Un’opera che in teoria non dovrebbe nemmeno trovarsi qui. Eppure la
qualità di Money’s On Fire dei bresciani The
Record’s è alta, altissima, tanto da farci pensare al disco in
questione come ad uno dei migliori esordi dell’anno. Si parla
fondamentalmente di garage nei quaranta minuti di programma, roba,
insomma, da giovani rampanti e pieni di incazzatura. E fin qui nulla
di strano. La novità risiede nel fatto che lo si fa
anteponendo l’eclettismo alla semplice irruenza, la ricercatezza
nella stesura alla voglia di scorticare la chitarra, la
consapevolezza alla ribellione svagata tipica dei teenagers.

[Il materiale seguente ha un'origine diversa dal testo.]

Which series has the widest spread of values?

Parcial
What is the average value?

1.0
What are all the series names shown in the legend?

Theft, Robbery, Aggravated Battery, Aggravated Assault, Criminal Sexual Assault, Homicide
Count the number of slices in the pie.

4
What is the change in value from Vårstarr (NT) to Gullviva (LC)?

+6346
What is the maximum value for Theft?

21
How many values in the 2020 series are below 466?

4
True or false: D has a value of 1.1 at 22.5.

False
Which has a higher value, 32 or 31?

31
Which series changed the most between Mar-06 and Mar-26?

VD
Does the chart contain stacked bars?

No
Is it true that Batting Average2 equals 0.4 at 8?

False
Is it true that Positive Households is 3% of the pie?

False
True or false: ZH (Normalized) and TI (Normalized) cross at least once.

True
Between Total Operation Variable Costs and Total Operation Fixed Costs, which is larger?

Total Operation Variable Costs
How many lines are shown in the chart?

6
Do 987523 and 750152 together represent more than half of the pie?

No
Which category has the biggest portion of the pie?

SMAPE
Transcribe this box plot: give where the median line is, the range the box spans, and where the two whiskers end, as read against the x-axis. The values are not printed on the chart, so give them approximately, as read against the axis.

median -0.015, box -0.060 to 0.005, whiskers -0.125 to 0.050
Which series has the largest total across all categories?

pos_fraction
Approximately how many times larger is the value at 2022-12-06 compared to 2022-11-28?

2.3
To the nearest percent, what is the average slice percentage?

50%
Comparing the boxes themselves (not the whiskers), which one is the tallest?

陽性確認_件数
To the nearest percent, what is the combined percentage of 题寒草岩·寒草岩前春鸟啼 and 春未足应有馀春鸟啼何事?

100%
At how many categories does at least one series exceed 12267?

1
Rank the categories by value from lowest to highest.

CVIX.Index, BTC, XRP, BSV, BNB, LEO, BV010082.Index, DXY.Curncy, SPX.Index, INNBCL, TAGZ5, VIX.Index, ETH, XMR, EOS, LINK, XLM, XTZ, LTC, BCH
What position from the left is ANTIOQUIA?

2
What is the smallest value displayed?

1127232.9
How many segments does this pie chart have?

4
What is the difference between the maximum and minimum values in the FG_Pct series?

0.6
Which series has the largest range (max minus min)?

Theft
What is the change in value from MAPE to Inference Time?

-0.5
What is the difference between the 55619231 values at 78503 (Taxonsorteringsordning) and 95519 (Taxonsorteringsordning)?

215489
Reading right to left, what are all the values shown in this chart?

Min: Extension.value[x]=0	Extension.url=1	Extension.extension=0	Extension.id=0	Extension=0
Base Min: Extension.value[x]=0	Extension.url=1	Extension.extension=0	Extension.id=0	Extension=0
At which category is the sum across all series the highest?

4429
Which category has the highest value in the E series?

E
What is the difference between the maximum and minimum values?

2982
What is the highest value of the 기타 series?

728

Sembrerebbe scontato e invece non lo è, soprattutto quando si
frequentano territori musicali legati a filo doppio alla variabile
anagrafica. Pierluigi Ballarin, Gaetano Polignano e Pietro Paletti sono bravi a rielaborare la materia in maniera personale, sfruttando
una molteplicità di riferimenti – e questo è il
vero valore aggiunto – anche non direttamente riconducibili ai luoghi
comuni del genere: se Rudy cita i Vines di qualche anno
fa in maniera abbastanza didascalica, Clouds Are Moving è
new wave ariosa e coinvolgente, Money’s On Fire è un
singolo elettro-acustico praticamente perfetto, A Little Content ha il germe soul di Van Morrison disteso su un tappeto di
chitarre elettriche, Big Time Moaner è una ballata
acustica tra David Bowie e Syd Barrett, Cannot Sleep abbraccia i Sixties inglesi partendo dai Novanta. A dare una mano in
fase di produzione c’è Giovanni Ferrario, al solito esemplare
nel donare agli arrangiamenti il giusto peso e al disco una patina di
rispettabilità. Per un’opera sorprendente che piacerà
anche a chi, già da un po’, non traffica più con i
furibondi sbalzi ormonali dell’adolescenza.